Text block:

[BEGIN]

Net loss attributable to Atlantic Power Corporation for the nine months ended September 30, 2017 was $(57.5) million as compared to $(116.2) million in the nine months ended September 30, 2016.  The $58.7 million reduction in loss was the result of several positive factors, including increased revenues of $25.2 million (primarily the result of the OEFC Settlement, increased water flows at Curtis Palmer, and higher steam revenues at the San Diego plants, partially offset by lower revenues under the enhanced dispatch contracts), lower fuel and operations and maintenance expenses totaling $47.7 million (primarily the result of the enhanced dispatch contracts and expiration of an above-market gas supply contract in Ontario, and the non-recurrence of the extended planned outage at Morris in August 2016), a $27.4 million reduction in impairment expense for the Company's consolidated projects (the year-ago period included $84.7 million of impairment expense associated with the Company's Mamquam, Curtis Palmer, North Bay and Kapuskasing plants), and a $38.7 million reduction in corporate and project interest expense (due to a $31.4 million write-off of deferred financing costs in the second quarter of 2016 and lower debt levels).  These positive factors were partially offset by a $64.0 million reduction in earnings from unconsolidated affiliates (primarily because of a $57.7 million impairment recorded at Chambers and Selkirk in the second quarter of 2017), a $25.8 million negative change in the fair value of derivative instruments (non-cash), and $14.9 million of increased depreciation expense, primarily at Kapuskasing and North Bay.

[END]

Written tasks:
1. In the earnings passage, by how much did corporate and project interest expense decrease?
2. Return every line of the rows that contains the string "name".

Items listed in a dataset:
[BEGIN]

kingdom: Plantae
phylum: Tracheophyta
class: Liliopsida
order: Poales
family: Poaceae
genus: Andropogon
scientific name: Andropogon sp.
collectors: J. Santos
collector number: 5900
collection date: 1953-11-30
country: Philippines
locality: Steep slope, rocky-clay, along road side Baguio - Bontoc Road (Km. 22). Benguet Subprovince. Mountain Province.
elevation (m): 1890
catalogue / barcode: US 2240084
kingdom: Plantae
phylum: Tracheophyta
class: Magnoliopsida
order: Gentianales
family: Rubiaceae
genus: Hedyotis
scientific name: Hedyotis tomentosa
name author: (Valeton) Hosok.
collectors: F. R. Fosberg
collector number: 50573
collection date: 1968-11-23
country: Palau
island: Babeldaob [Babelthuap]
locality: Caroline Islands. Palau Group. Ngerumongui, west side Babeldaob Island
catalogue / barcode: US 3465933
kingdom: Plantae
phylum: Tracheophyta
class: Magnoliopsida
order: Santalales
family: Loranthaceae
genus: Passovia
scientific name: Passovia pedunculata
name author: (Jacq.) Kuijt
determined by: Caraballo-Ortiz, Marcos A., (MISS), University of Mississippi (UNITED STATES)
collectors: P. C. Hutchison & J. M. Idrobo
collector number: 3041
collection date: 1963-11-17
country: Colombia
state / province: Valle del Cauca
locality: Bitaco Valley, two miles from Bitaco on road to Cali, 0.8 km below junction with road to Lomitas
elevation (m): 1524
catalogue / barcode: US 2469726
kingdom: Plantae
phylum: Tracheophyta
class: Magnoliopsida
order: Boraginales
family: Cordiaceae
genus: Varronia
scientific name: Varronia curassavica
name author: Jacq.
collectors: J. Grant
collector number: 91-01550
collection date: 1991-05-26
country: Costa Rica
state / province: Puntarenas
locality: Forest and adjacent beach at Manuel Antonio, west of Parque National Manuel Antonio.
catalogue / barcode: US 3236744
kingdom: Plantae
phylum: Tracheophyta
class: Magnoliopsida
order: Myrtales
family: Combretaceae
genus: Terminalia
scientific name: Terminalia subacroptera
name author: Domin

[END]

Answers for this exercise:
1. It decreased by $38.7 million.

2.
scientific name: Andropogon sp.
scientific name: Hedyotis tomentosa
name author: (Valeton) Hosok.
scientific name: Passovia pedunculata
name author: (Jacq.) Kuijt
scientific name: Varronia curassavica
name author: Jacq.
scientific name: Terminalia subacroptera
name author: Domin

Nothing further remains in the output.